# Pyrenees chasing chickens



## Goats2Greedy (Jun 2, 2021)

My 2 year old pyrenees is chase my chickens when ever they get out and I have tried getting him used to them but when no one is watching he starts chasing them again. I thought he was getting over it but he has started chasing them again.


----------



## JML Farms (Jan 1, 2021)

At two years old, it’s very hard to break a bad habit like that. If he is a good lgd, and you plan on keeping him several years, I would focus more on how to keep the chickens secure and away from him. Check out some of the other threads here too. I think there was one the other day titled help chicken killer. There were some good ideas and advice given you might want to try. You’re not the first one who has had to deal with this.
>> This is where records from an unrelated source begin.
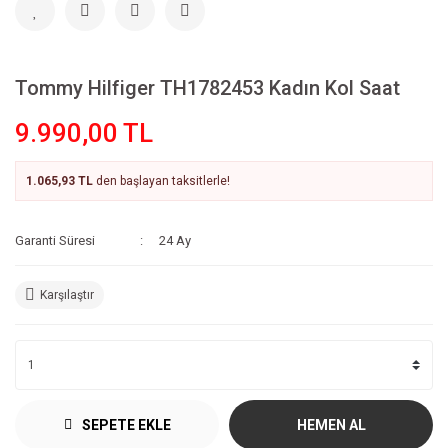
Tommy Hilfiger TH1782453 Kadın Kol Saat
9.990,00 TL
1.065,93 TL
den başlayan taksitlerle!
Garanti Süresi
24 Ay
Karşılaştır
SEPETE EKLE
HEMEN AL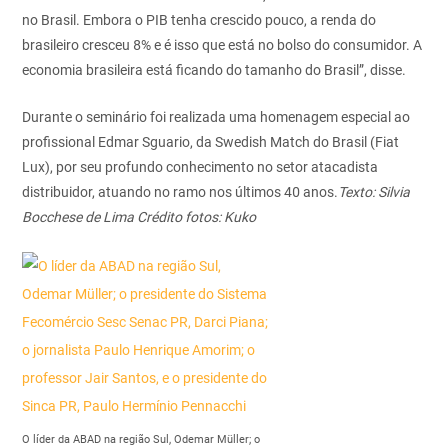
no Brasil. Embora o PIB tenha crescido pouco, a renda do
brasileiro cresceu 8% e é isso que está no bolso do consumidor. A
economia brasileira está ficando do tamanho do Brasil”, disse.
Durante o seminário foi realizada uma homenagem especial ao
profissional Edmar Sguario, da Swedish Match do Brasil (Fiat
Lux), por seu profundo conhecimento no setor atacadista
distribuidor, atuando no ramo nos últimos 40 anos.
Texto: Silvia
Bocchese de Lima
Crédito fotos: Kuko
O líder da ABAD na região Sul, Odemar Müller; o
Hang in there!


----------



## Goats2Greedy (Jun 2, 2021)

Thank you, I would like to keep him, he does a good job keeping other animals away, he will catch the chickens sometimes but when we get the chicken back it is not hurt just scared. We have only lost one and it just disappeared one day and he showed up with it a few days later, I don't know if he killed it or if something else did.


----------



## toth boer goats (Jul 20, 2008)

Get a shock collar on him, zap him when he thinks he wants to go after them. Timing is key. 

Make sure the collar is on skin contact with the points.

Tell the dog a Stern NO! at the same time. After a while of using the collar, just a command of NO! May be enough.

But you have to be right on top of it, to hopefully get the point across to stop the behavior.

It is chasing now, so by disciplining the dog now, before he draws blood to cause injury or death, may do the trick.


----------



## Goats2Greedy (Jun 2, 2021)

toth boer goats said:


> Get a shock collar on him, zap him when he thinks he wants to go after them. Timing is key.
> 
> Make sure the collar is on skin contact with the points.
> 
> ...


Thank you for all the help.


----------



## toth boer goats (Jul 20, 2008)

You bet, let us know if it work.


----------